= 2020 Eliteserien promotion/relegation play-offs =

Norwegian football league play-offs

The 2020 Eliteserien promotion/relegation play-offs was the 47th time a spot in the Eliteserien was decided by play-off matches between top tier and second-level clubs. In the play-offs, five teams competed for one spot in the 2021 Eliteserien.

== Background ==
The play-offs take place following the conclusion of the regular season and are contested by the 14th-placed club in Eliteserien and the four clubs finishing below the two automatic promotion places in the 1. divisjon. The fixtures are determined by final league position – the first round will be played between the 5th and 6th placed teams, and the winner will advance to play away to the 4th placed team in the second round. The winner of the second round will advance to play away to 3rd placed team in the third round. The winner of the third round will meet the 14th placed team in the Eliteserien on neutral ground.

== Qualified teams ==
Five teams entered a play-off for the last Eliteserien spot for the 2021 season. These were:

- Mjøndalen (14th placed team of the 2020 Eliteserien)
- Sogndal (3rd placed team in the 2020 1. divisjon)
- Ranheim (fourth placed team in the 2020 1. divisjon)
- Åsane (fifth placed team in the 2020 1. divisjon)
- Raufoss (sixth placed team in the 2020 1. divisjon)

== Final league position ==
Only the top 8 teams are displayed.

| Pos | Team | Pld | W | D | L | GF | GA | GD | Pts | Promotion, qualification or relegation |
| 1 | Tromsø (C, P) | 30 | 19 | 6 | 5 | 60 | 29 | +31 | 63 | Promotion to Eliteserien |
| 2 | Lillestrøm (P) | 30 | 16 | 9 | 5 | 49 | 26 | +23 | 57 |
| 3 | Sogndal (Q) | 30 | 15 | 6 | 9 | 57 | 36 | +21 | 51 | Qualification to promotion play-offs |
| 4 | Ranheim (Q) | 30 | 13 | 8 | 9 | 61 | 41 | +20 | 47 |
| 5 | Åsane (Q) | 30 | 12 | 9 | 9 | 60 | 48 | +12 | 45 |
| 6 | Raufoss (Q) | 30 | 11 | 10 | 9 | 53 | 44 | +9 | 43 |
| 7 | Sandnes Ulf | 30 | 11 | 8 | 11 | 46 | 55 | −9 | 41 |  |
| 8 | KFUM Oslo | 30 | 10 | 9 | 11 | 44 | 44 | 0 | 39 |

== 1. divisjon Promotion playoffs ==

=== Matches ===
The third to sixth-placed teams took part in the promotion play-offs; these were single leg knockout matches, three rounds involving 1. divisjon teams and a final between the winner of these rounds and the 14th-placed team in Eliteserien.

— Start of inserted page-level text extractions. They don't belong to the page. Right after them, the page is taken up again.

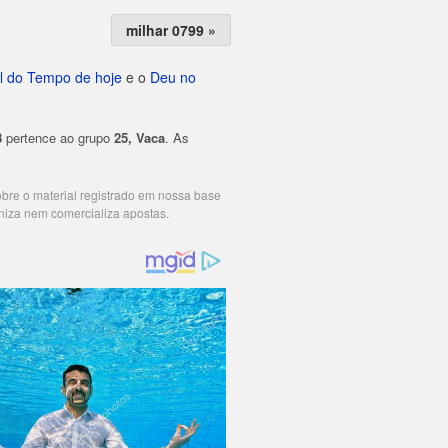
milhar 0799 »
l do Tempo de hoje
e o
Deu no
8
pertence ao grupo
25, Vaca
. As
cobre o material registrado em nossa base
niza nem comercializa apostas.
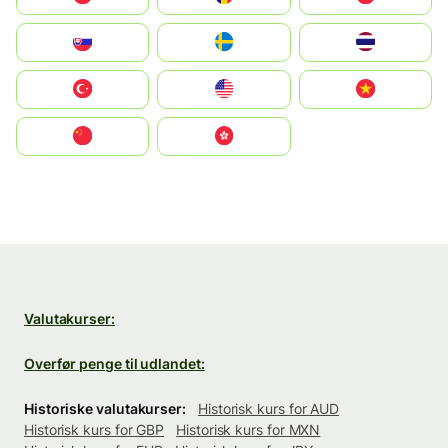
Slovensko
Ruoŧŧa
ไทย
Türkiye
United States
Vietnam
中国
中國香港特別行政區
Valutakurser:
Overfør penge til udlandet:
Historiske valutakurser:
Historisk kurs for AUD
Historisk kurs for GBP
Historisk kurs for MXN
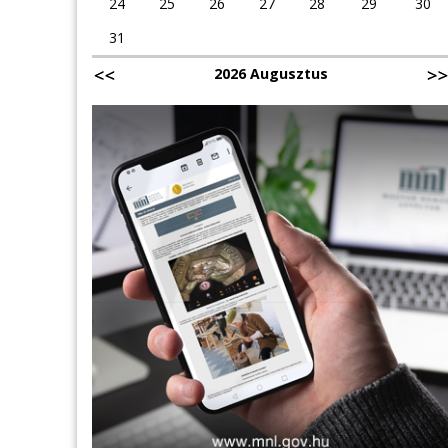
24
25
26
27
28
29
30
31
2026 Augusztus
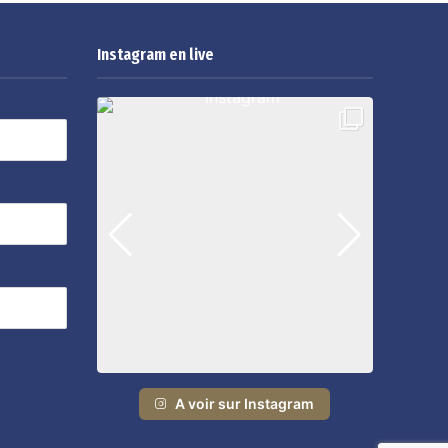
Instagram en live
A voir sur Instagram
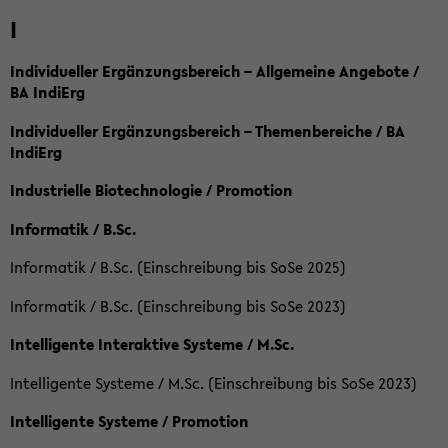
I
Individueller Ergänzungsbereich – Allgemeine Angebote /
BA IndiErg
Individueller Ergänzungsbereich – Themenbereiche / BA
IndiErg
Industrielle Biotechnologie / Promotion
Informatik / B.Sc.
Informatik / B.Sc. (Einschreibung bis SoSe 2025)
Informatik / B.Sc. (Einschreibung bis SoSe 2023)
Intelligente Interaktive Systeme / M.Sc.
Intelligente Systeme / M.Sc. (Einschreibung bis SoSe 2023)
Intelligente Systeme / Promotion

The winners, Sogndal, advanced to play the 14th-placed team in Eliteserien, Mjøndalen, in the Eliteserien play-offs for a spot in the top-flight in the 2021 Eliteserien.

==== First round ====
16 December 2020
Åsane 3-1 Raufoss
  Åsane: Lorentzen 36', 88', Valsvik 45' (pen.)
  Raufoss: Ndiaye 24'

==== Second round ====
19 December 2020
Ranheim 4-1 Åsane
  Ranheim: Sæter 19' (pen.), 28', 60', Rønning
  Åsane: Steen 52'

==== Third round ====
22 December 2020
Sogndal 3-1 Ranheim
  Sogndal: Kupen 25', Michael 38', Adams 78'
  Ranheim: Rønning 13'

== Final ==
The 14th-placed team in Eliteserien (Mjøndalen) played against the winners of the 1. divisjon promotion play-offs (Sogndal) on neutral ground to decide who will play in the 2021 Eliteserien.
28 December 2020
Mjøndalen 3-2 Sogndal
  Mjøndalen: Sveen 9', 88', Nakkim
  Sogndal: Adams 79' (pen.), Kristoffersen 80'
Mjøndalen won 3–2 and maintained their position in the Eliteserien; Sogndal stayed in the 1. divisjon.